--- START ---

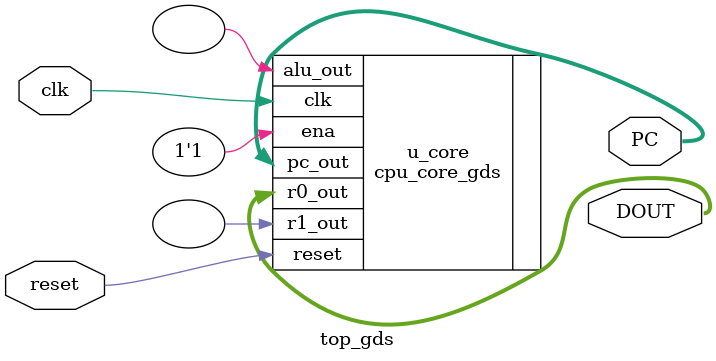
<source format=v>
module top_gds (
    input  wire       clk,
    input  wire       reset,
    output wire [3:0] PC,
    output wire [7:0] DOUT
);
    cpu_core_gds u_core (
        .clk    (clk),
        .reset  (reset),
        .ena    (1'b1),      // Ç×»ó µ¿ÀÛÇÏ°Ô
        .pc_out (PC),
        .r0_out (DOUT),
        .r1_out (),          // ¾È ¾²¸é ¹­Áö ¾Ê¾Æµµ µÊ (¶Ç´Â open)
        .alu_out()
    );
endmodule
</source>
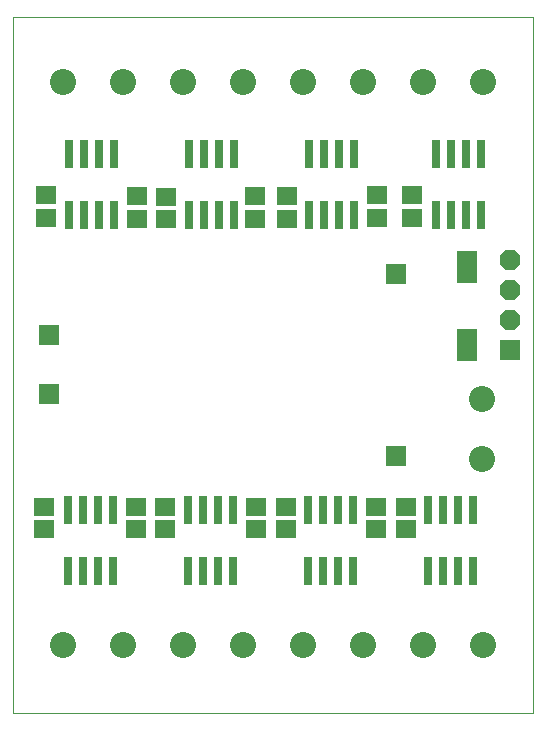
<source format=gts>
G75*
%MOIN*%
%OFA0B0*%
%FSLAX25Y25*%
%IPPOS*%
%LPD*%
%AMOC8*
5,1,8,0,0,1.08239X$1,22.5*
%
%ADD10C,0.00000*%
%ADD11R,0.03162X0.09461*%
%ADD12R,0.06800X0.06800*%
%ADD13OC8,0.06800*%
%ADD14R,0.06800X0.10800*%
%ADD15R,0.06706X0.05918*%
%ADD16C,0.08674*%
D10*
X0001300Y0001031D02*
X0001300Y0232921D01*
X0174528Y0232921D01*
X0174528Y0001031D01*
X0001300Y0001031D01*
D11*
X0019713Y0048252D03*
X0024713Y0048252D03*
X0029713Y0048252D03*
X0034713Y0048252D03*
X0034713Y0068724D03*
X0029713Y0068724D03*
X0024713Y0068724D03*
X0019713Y0068724D03*
X0059696Y0068724D03*
X0064696Y0068724D03*
X0069696Y0068724D03*
X0074696Y0068724D03*
X0074696Y0048252D03*
X0069696Y0048252D03*
X0064696Y0048252D03*
X0059696Y0048252D03*
X0099679Y0048252D03*
X0104679Y0048252D03*
X0109679Y0048252D03*
X0114679Y0048252D03*
X0114679Y0068724D03*
X0109679Y0068724D03*
X0104679Y0068724D03*
X0099679Y0068724D03*
X0139662Y0068724D03*
X0144662Y0068724D03*
X0149662Y0068724D03*
X0154662Y0068724D03*
X0154662Y0048252D03*
X0149662Y0048252D03*
X0144662Y0048252D03*
X0139662Y0048252D03*
X0142316Y0166878D03*
X0147316Y0166878D03*
X0152316Y0166878D03*
X0157316Y0166878D03*
X0157316Y0187350D03*
X0152316Y0187350D03*
X0147316Y0187350D03*
X0142316Y0187350D03*
X0115087Y0187350D03*
X0110087Y0187350D03*
X0105087Y0187350D03*
X0100087Y0187350D03*
X0100087Y0166878D03*
X0105087Y0166878D03*
X0110087Y0166878D03*
X0115087Y0166878D03*
X0074847Y0166878D03*
X0069847Y0166878D03*
X0064847Y0166878D03*
X0059847Y0166878D03*
X0059847Y0187350D03*
X0064847Y0187350D03*
X0069847Y0187350D03*
X0074847Y0187350D03*
X0034883Y0187350D03*
X0029883Y0187350D03*
X0024883Y0187350D03*
X0019883Y0187350D03*
X0019883Y0166878D03*
X0024883Y0166878D03*
X0029883Y0166878D03*
X0034883Y0166878D03*
D12*
X0013170Y0126843D03*
X0013170Y0107157D03*
X0128918Y0086685D03*
X0167087Y0121976D03*
X0128918Y0147315D03*
D13*
X0167087Y0151976D03*
X0167087Y0141976D03*
X0167087Y0131976D03*
D14*
X0152481Y0123543D03*
X0152481Y0149543D03*
D15*
X0134379Y0166020D03*
X0134379Y0173500D03*
X0122552Y0173500D03*
X0122552Y0166020D03*
X0092646Y0165626D03*
X0092646Y0173106D03*
X0082001Y0173106D03*
X0082001Y0165626D03*
X0052209Y0165571D03*
X0052209Y0173051D03*
X0042631Y0173106D03*
X0042631Y0165626D03*
X0012202Y0165986D03*
X0012202Y0173467D03*
X0011532Y0069567D03*
X0011532Y0062087D03*
X0042249Y0062087D03*
X0042249Y0069567D03*
X0052083Y0069567D03*
X0052083Y0062087D03*
X0082406Y0062087D03*
X0082406Y0069567D03*
X0092241Y0069567D03*
X0092241Y0062087D03*
X0122170Y0062087D03*
X0122170Y0069567D03*
X0132406Y0069567D03*
X0132406Y0062087D03*
D16*
X0157501Y0085437D03*
X0157501Y0105437D03*
X0157870Y0023650D03*
X0137870Y0023650D03*
X0117870Y0023650D03*
X0097870Y0023650D03*
X0077870Y0023650D03*
X0057870Y0023650D03*
X0037870Y0023650D03*
X0017870Y0023650D03*
X0017958Y0211091D03*
X0037958Y0211091D03*
X0057958Y0211091D03*
X0077958Y0211091D03*
X0097958Y0211091D03*
X0117958Y0211091D03*
X0137958Y0211091D03*
X0157958Y0211091D03*
M02*

</source>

--- END ---

• _Activity_: Wherever a line of the entries holds the string "output", copy that line.

• _Exercise response_:
    output wire [3:0] PC,
    output wire [7:0] DOUT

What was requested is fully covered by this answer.